Эти наши умозрительные надежды впервые начали облекаться плотью через десять дней после кончины Генералиссимуса, пятнадцатого марта, в день очередной «отметки» ссыльных и поселенцев. Войдя в длинный узкий коридор, где мы обычно стояли нескончаемой шеренгой перед дверями коменданта, я увидала, что вдоль этой знаменитой стены стоит скамейка.
Скамейка! Довольно удобная, со спинкой, вроде садовой. Длинная, человек так на десять. На ней уже сидело четверо, и у всех у них сияли глаза и раздвигались в улыбке губы. Ведь годами, годами стояли-выстаивали мы здесь, подпирая своими спинами и боками грязно-серую, мажущую мелом стену. Годами переминались с ноги на ногу в ожидании, когда откроется перед тобой заветная дверь и хмурый комендант, не поднимая глаз, пристукнет штамп, продолжит твою жизнь на две недели. И вдруг на этом самом месте – скамейка! Со спинкой…
– Садись, дорогая, – сказал мне старик в серой телогрейке с синими заплатами на локтях, – садись отдыхай! Комендатура не хочет, чтобы ты зря утомлялась.
Он весело подмигнул мне мутным склеротическим глазом, а трое остальных захохотали. Смех в комендатуре!
Минут через десять вся скамейка была заполнена, а те, кому не хватило места, все равно были радехоньки и любовно разглядывали сидящих.

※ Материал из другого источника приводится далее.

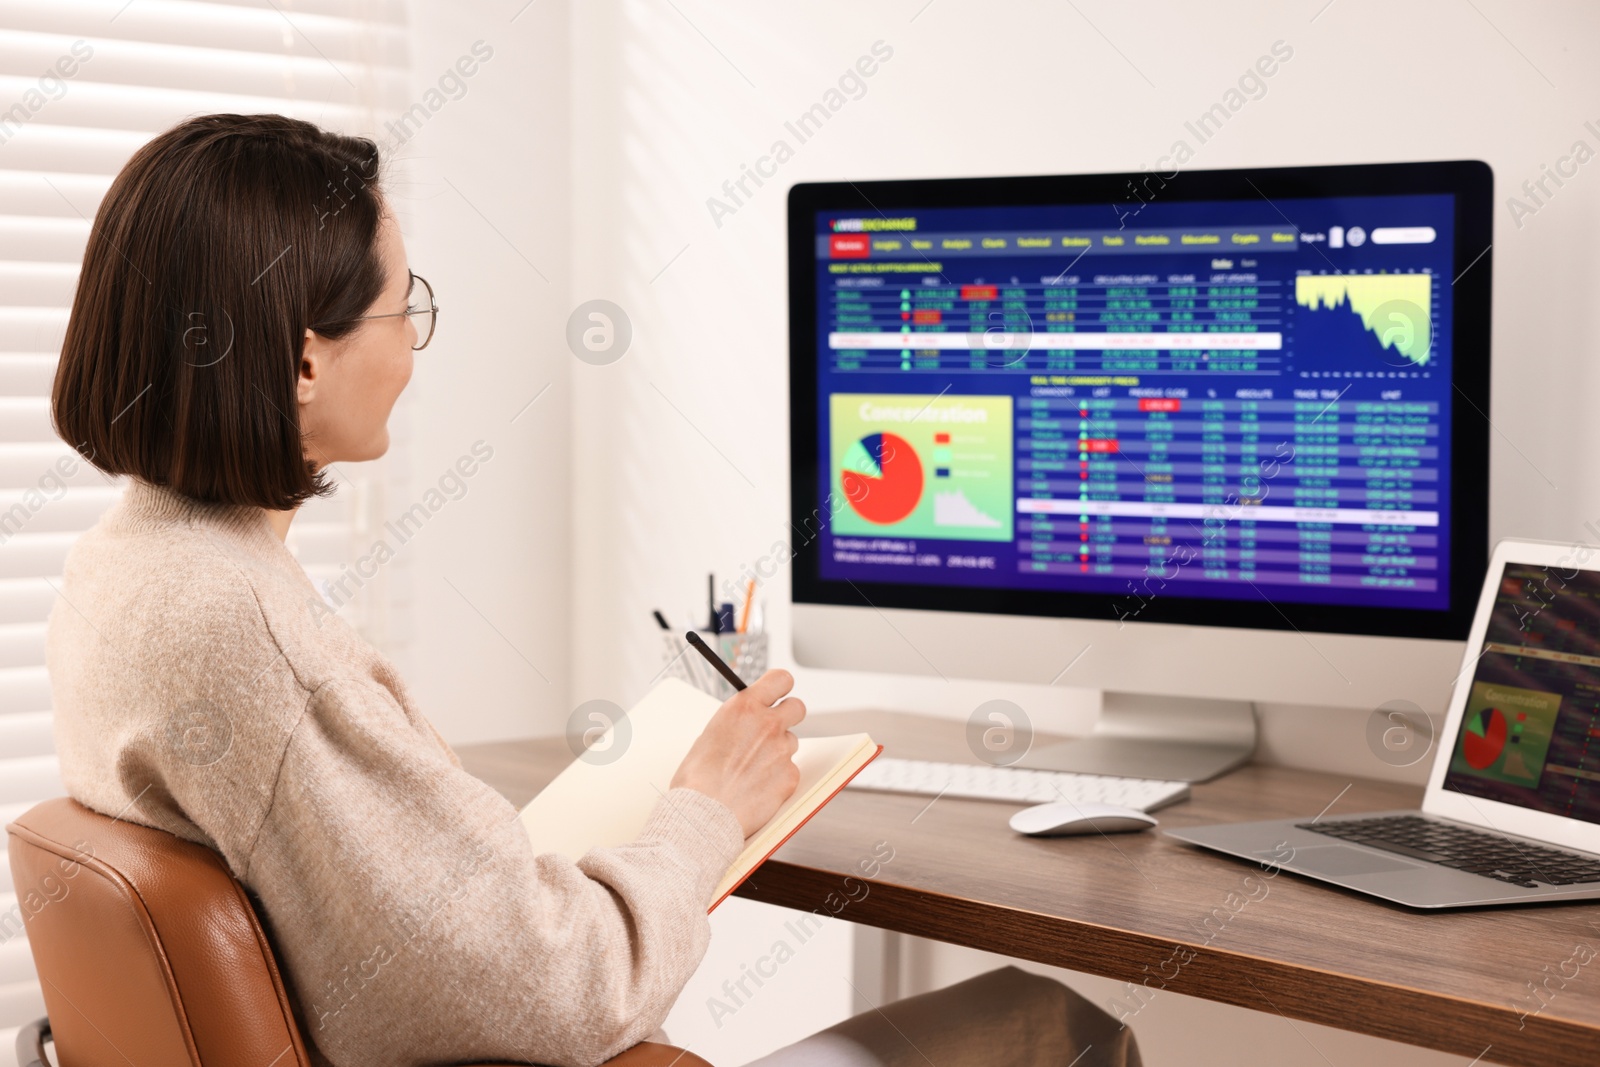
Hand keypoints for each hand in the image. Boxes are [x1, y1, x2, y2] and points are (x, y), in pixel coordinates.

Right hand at [670, 669, 805, 836]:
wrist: (702, 814)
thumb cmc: (697, 779)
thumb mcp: (710, 734)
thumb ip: (737, 722)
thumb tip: (747, 722)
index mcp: (744, 707)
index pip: (780, 679)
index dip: (780, 687)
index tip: (778, 693)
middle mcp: (768, 724)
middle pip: (797, 707)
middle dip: (787, 715)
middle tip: (773, 729)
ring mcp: (782, 750)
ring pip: (791, 742)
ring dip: (778, 750)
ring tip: (753, 768)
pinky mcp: (790, 776)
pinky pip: (791, 770)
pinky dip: (778, 777)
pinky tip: (758, 787)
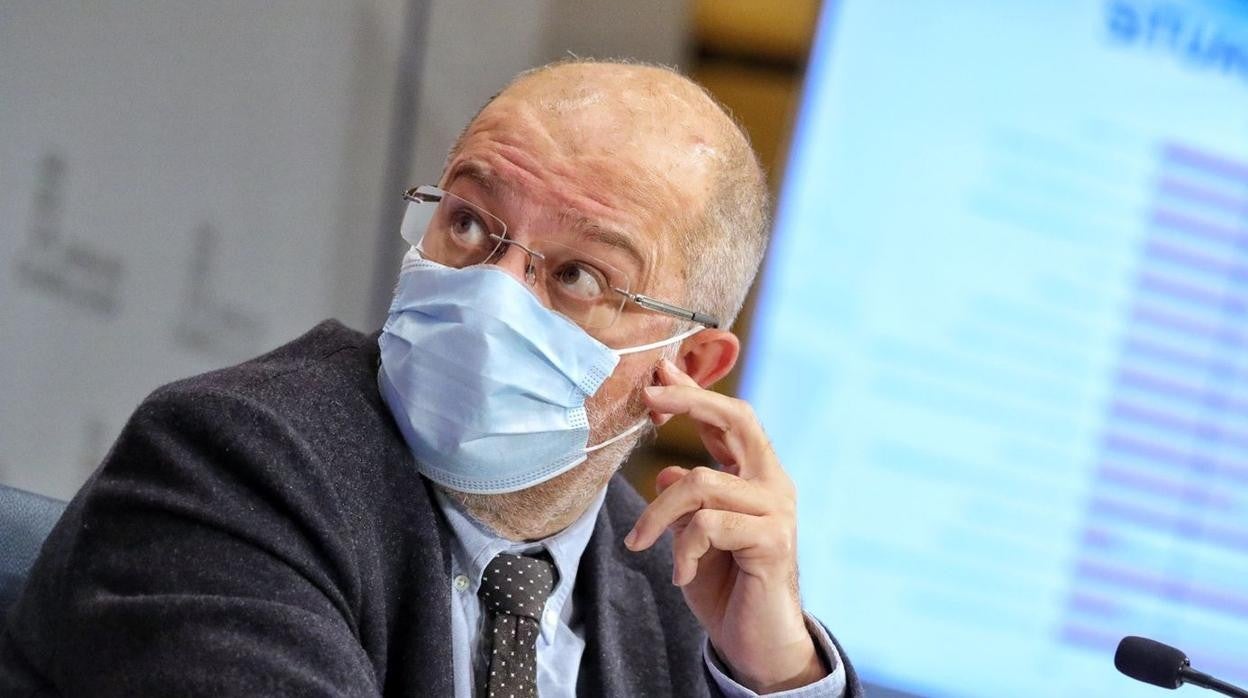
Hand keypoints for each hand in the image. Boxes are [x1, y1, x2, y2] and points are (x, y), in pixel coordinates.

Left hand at [624, 359, 826, 692]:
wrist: (758, 642)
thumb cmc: (726, 586)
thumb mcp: (693, 537)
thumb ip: (686, 503)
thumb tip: (664, 475)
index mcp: (755, 476)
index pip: (728, 420)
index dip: (693, 392)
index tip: (660, 369)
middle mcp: (772, 484)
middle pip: (738, 419)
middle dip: (689, 401)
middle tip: (648, 397)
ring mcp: (776, 510)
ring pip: (701, 483)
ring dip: (657, 516)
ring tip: (640, 544)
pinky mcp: (773, 541)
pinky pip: (708, 525)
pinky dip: (683, 549)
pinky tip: (680, 573)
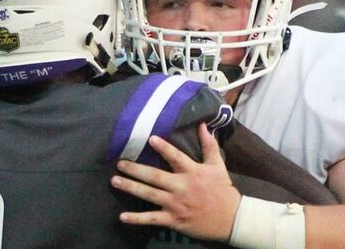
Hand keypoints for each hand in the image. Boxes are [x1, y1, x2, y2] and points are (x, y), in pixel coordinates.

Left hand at [111, 123, 241, 241]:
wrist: (230, 219)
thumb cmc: (222, 189)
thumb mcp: (217, 165)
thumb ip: (209, 145)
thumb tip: (202, 125)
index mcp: (192, 172)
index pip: (176, 157)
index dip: (164, 148)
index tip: (151, 139)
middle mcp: (182, 187)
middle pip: (155, 177)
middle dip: (136, 169)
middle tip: (119, 163)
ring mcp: (176, 204)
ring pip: (149, 195)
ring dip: (131, 187)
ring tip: (115, 181)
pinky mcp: (173, 220)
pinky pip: (152, 219)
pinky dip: (136, 218)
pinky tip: (121, 216)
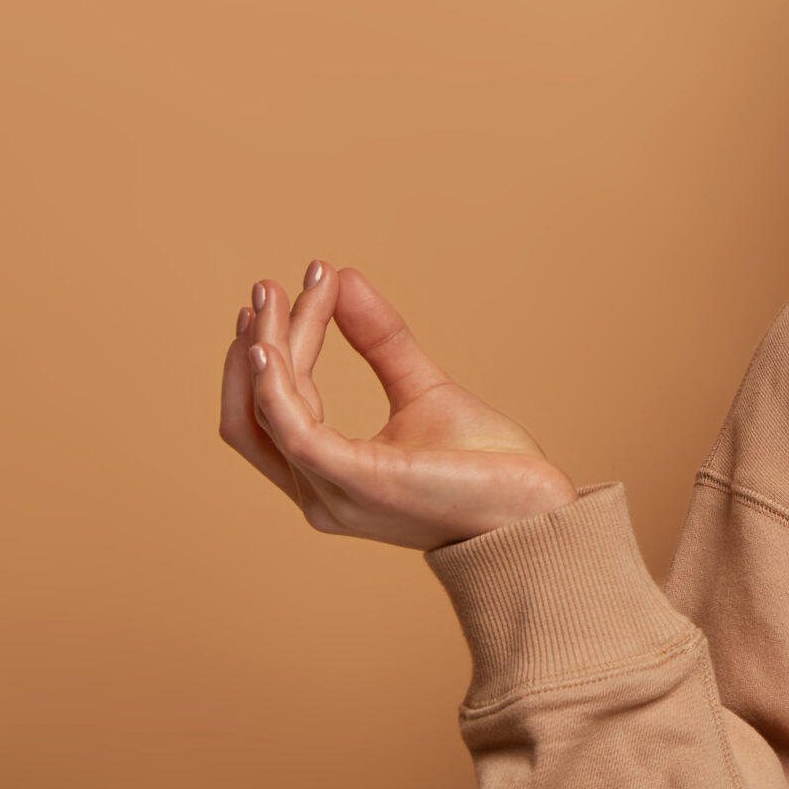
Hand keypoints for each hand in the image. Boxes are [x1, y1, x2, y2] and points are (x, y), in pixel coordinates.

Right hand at [218, 261, 578, 549]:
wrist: (535, 510)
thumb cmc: (485, 464)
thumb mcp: (422, 388)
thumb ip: (381, 341)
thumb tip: (343, 278)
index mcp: (329, 478)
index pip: (274, 413)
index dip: (267, 355)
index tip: (282, 293)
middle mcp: (319, 494)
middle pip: (257, 414)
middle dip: (252, 349)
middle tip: (263, 288)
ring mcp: (334, 494)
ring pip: (271, 413)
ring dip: (267, 350)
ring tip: (271, 295)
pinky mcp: (358, 482)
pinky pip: (295, 430)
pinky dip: (275, 386)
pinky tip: (270, 346)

И тут свершилось второе чудо. Торопливо вошли оба наши коменданта, аккуратно закрыли за собой дверь, чтобы не сквозило, и… улыбнулись нам. Правда, это были несколько вымученные улыбки, какие-то неопределенные, с оттенком опасливости. Но все-таки факт оставался фактом: коменданты улыбались. Те самые коменданты, – а их уже много у нас сменилось, – которые неизменно проходили мимо нас, хлопнув входными дверями, напустив в коридор холода и не глядя на нас, с каменными лицами, точно мы были не живые существа, а какие-то детали постройки.
– Проходите, товарищи, – сказал один из комендантов, – вдвоем быстренько отметим вас… Пять человек проходите сразу. А остальные вот тут, на скамейке, посидите, подождите немного.

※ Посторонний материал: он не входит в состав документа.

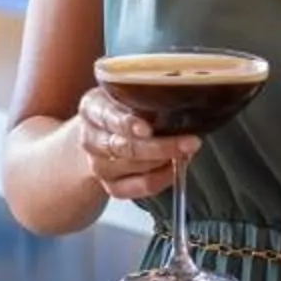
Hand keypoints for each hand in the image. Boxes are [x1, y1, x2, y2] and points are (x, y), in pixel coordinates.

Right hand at [73, 87, 198, 200]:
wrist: (104, 134)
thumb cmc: (124, 108)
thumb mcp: (127, 92)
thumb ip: (143, 94)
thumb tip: (180, 94)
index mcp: (92, 109)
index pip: (107, 117)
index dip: (127, 124)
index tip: (148, 128)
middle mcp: (90, 139)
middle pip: (123, 148)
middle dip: (159, 147)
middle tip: (190, 142)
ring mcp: (99, 166)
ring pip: (133, 168)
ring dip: (164, 161)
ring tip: (187, 150)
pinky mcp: (111, 186)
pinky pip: (139, 187)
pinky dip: (161, 179)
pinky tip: (175, 167)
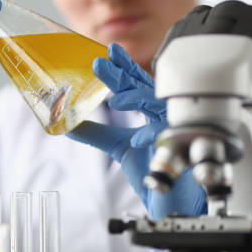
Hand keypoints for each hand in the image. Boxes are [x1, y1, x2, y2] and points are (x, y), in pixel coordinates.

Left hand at [66, 43, 205, 218]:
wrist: (172, 201)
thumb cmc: (153, 169)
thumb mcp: (117, 146)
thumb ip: (95, 133)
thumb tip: (67, 123)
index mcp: (150, 111)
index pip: (137, 83)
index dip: (125, 66)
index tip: (110, 50)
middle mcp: (163, 116)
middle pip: (145, 87)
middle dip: (123, 74)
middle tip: (101, 64)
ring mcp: (175, 130)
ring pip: (161, 105)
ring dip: (137, 99)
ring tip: (116, 101)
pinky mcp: (184, 149)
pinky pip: (170, 137)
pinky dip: (153, 136)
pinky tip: (137, 140)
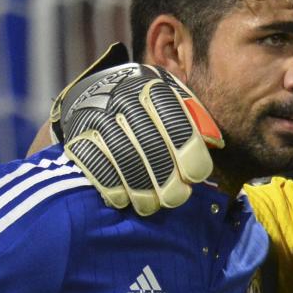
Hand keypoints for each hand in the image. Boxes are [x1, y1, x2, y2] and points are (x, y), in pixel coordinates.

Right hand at [51, 43, 223, 215]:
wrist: (97, 97)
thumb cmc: (151, 111)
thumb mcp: (176, 104)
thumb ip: (197, 122)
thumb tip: (215, 143)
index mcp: (154, 87)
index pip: (174, 118)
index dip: (187, 148)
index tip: (197, 175)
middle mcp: (124, 96)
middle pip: (148, 141)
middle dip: (165, 175)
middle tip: (177, 198)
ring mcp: (97, 114)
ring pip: (122, 155)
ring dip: (140, 186)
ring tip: (152, 206)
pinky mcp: (77, 133)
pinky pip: (94, 162)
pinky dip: (111, 185)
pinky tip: (123, 200)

– Он, кажется, сказал ТОВАРИЩИ? Я не ослышалась? – переспросила поселенка Голубева, знакомая мне по дому Васькова.
– Нет, не ослышалась, – с готовностью ответил старик с синими заплатами.
– Раз скамеечка, то почему бы и не ТОВАРИЩИ! – И, причмокнув губами, со смаком произнес: – Так сказать, социалистический гуманизм!
Все ответили ему дружным счастливым хохотом…Летели дни, и мало-помалу траурная музыка стала уступать место обычному разговорному жанру. Мы теперь не выключали своего репродуктора. Ведь впервые можно было ждать от этой коробочки, среди потока обычной шелухи, каких-нибудь реальных новостей.